***** EXTRACTED INFORMATION *****
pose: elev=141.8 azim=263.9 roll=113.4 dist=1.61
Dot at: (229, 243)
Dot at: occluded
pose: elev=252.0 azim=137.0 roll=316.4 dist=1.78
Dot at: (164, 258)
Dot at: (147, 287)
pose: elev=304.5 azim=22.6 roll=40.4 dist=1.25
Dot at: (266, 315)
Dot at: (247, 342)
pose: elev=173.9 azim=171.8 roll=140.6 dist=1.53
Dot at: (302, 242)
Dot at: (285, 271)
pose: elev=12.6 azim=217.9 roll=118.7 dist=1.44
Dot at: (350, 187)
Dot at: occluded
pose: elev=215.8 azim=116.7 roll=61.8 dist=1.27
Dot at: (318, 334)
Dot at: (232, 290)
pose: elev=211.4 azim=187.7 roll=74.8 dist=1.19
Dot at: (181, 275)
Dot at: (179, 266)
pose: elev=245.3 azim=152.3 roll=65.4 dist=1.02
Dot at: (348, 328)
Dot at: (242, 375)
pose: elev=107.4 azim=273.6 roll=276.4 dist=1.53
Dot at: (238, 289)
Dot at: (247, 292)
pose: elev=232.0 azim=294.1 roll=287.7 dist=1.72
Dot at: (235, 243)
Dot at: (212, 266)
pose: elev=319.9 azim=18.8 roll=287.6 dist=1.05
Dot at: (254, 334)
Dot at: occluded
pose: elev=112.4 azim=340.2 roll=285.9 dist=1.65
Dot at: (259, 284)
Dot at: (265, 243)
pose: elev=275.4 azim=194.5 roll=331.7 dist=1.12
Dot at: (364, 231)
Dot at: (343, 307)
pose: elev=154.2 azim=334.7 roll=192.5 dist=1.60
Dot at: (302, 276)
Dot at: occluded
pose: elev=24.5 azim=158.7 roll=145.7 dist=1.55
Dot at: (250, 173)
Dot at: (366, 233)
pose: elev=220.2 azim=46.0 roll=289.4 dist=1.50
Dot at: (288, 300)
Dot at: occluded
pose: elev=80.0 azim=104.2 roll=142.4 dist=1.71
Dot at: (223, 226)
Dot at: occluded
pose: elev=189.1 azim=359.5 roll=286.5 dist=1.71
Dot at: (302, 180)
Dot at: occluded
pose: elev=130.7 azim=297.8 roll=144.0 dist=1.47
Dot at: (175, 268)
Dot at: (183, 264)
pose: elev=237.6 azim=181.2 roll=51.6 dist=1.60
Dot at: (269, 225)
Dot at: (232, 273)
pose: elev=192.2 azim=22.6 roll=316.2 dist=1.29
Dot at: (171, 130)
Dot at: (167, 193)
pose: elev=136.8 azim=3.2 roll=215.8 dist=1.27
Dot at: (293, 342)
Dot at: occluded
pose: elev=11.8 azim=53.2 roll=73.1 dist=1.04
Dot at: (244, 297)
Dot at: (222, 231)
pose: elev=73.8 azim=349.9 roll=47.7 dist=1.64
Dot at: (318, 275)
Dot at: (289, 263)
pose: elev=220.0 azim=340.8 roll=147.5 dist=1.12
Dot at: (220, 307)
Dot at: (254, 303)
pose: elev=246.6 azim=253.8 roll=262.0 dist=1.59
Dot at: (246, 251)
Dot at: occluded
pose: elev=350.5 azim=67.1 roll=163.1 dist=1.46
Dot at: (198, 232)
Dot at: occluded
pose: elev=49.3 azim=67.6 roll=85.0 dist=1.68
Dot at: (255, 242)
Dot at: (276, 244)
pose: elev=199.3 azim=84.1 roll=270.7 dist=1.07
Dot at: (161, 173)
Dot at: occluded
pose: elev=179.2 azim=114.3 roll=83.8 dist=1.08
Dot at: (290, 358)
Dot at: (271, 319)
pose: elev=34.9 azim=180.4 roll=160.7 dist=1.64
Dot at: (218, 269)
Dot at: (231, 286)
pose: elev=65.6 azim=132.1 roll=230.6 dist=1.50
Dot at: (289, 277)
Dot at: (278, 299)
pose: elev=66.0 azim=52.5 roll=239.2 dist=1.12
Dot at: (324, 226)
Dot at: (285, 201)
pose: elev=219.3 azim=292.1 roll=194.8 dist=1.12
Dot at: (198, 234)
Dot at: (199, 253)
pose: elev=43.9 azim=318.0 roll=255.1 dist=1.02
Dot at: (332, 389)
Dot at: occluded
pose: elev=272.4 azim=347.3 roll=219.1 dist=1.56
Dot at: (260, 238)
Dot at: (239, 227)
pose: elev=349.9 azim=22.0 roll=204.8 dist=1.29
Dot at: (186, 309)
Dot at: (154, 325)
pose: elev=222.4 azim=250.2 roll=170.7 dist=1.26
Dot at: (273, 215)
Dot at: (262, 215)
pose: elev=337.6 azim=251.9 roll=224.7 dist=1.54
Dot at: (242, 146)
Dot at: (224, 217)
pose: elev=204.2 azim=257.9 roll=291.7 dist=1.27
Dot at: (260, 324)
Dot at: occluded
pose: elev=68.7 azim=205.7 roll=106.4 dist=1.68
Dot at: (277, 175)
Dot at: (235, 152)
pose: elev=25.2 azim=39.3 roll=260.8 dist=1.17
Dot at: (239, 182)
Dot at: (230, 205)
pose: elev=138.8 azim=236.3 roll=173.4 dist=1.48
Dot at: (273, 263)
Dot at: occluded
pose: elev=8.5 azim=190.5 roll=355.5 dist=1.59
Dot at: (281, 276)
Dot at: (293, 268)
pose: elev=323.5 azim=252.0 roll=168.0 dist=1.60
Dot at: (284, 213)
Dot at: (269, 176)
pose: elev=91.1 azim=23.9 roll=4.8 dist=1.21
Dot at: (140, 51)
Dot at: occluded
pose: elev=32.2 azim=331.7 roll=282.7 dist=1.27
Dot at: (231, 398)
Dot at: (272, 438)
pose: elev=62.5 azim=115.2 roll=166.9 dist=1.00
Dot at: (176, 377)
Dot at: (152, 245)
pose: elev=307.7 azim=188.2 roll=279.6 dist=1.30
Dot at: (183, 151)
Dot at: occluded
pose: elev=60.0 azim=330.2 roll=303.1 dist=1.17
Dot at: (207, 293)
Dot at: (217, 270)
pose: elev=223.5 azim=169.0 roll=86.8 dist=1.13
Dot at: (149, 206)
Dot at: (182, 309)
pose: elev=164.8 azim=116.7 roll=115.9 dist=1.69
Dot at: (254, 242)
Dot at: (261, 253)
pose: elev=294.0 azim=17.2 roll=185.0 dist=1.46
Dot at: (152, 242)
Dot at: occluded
*****
- BRIEF:
Update the stretch of records from the line containing "pose: elev=211.4 azim=187.7" through the line containing "Dot at: (265, 243)" by changing "dist" to "distance" and leaving everything else as it is. Return only those lines.

- FINISHED ANSWER:
pose: elev=211.4 azim=187.7 roll=74.8 distance=1.19
Dot at: (181, 275)
Dot at: (179, 266)
pose: elev=245.3 azim=152.3 roll=65.4 distance=1.02
Dot at: (348, 328)
Dot at: (242, 375)
pose: elev=107.4 azim=273.6 roll=276.4 distance=1.53
Dot at: (238, 289)
Dot at: (247, 292)
pose: elev=232.0 azim=294.1 roll=287.7 distance=1.72
Dot at: (235, 243)
Dot at: (212, 266)
pose: elev=319.9 azim=18.8 roll=287.6 distance=1.05
Dot at: (254, 334)
Dot at: occluded
pose: elev=112.4 azim=340.2 roll=285.9 distance=1.65
Dot at: (259, 284)
Dot at: (265, 243)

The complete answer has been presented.